Task item:
Every line with the string "kommer" must be copied from the entries below.

[[ Provided records, beginning ]]

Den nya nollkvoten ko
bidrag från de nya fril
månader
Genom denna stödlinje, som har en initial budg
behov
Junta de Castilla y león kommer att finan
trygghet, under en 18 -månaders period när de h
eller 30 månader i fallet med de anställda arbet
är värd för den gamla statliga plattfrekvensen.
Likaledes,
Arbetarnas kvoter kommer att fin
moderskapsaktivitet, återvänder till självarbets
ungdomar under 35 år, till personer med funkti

[[ Provided records, end ]]
[[ Provided records, beginning ]]

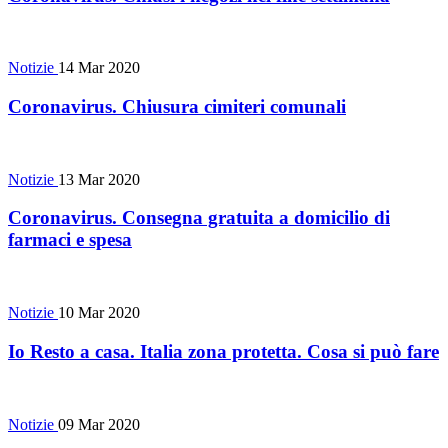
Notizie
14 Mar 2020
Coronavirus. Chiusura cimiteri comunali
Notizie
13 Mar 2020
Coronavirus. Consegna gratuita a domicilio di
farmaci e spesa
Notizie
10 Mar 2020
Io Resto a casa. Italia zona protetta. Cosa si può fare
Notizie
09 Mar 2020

[[ Provided records, end ]]
[[ Provided records, beginning ]]

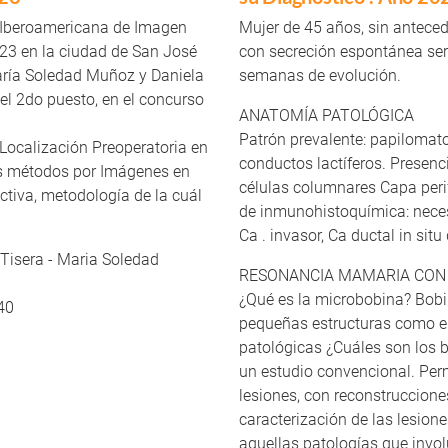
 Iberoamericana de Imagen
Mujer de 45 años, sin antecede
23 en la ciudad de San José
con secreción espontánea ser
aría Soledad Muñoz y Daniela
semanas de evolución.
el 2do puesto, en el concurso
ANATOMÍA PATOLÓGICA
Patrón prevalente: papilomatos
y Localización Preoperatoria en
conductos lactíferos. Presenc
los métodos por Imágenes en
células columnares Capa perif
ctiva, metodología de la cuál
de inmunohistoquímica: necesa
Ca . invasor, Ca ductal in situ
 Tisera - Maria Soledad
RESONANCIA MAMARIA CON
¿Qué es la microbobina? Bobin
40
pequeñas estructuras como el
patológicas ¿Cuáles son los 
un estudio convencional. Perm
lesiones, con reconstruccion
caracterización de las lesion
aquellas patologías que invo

[[ Provided records, end ]]

Exercise output:
Junta de Castilla y león kommer att finan
Arbetarnas kvoter kommer att fin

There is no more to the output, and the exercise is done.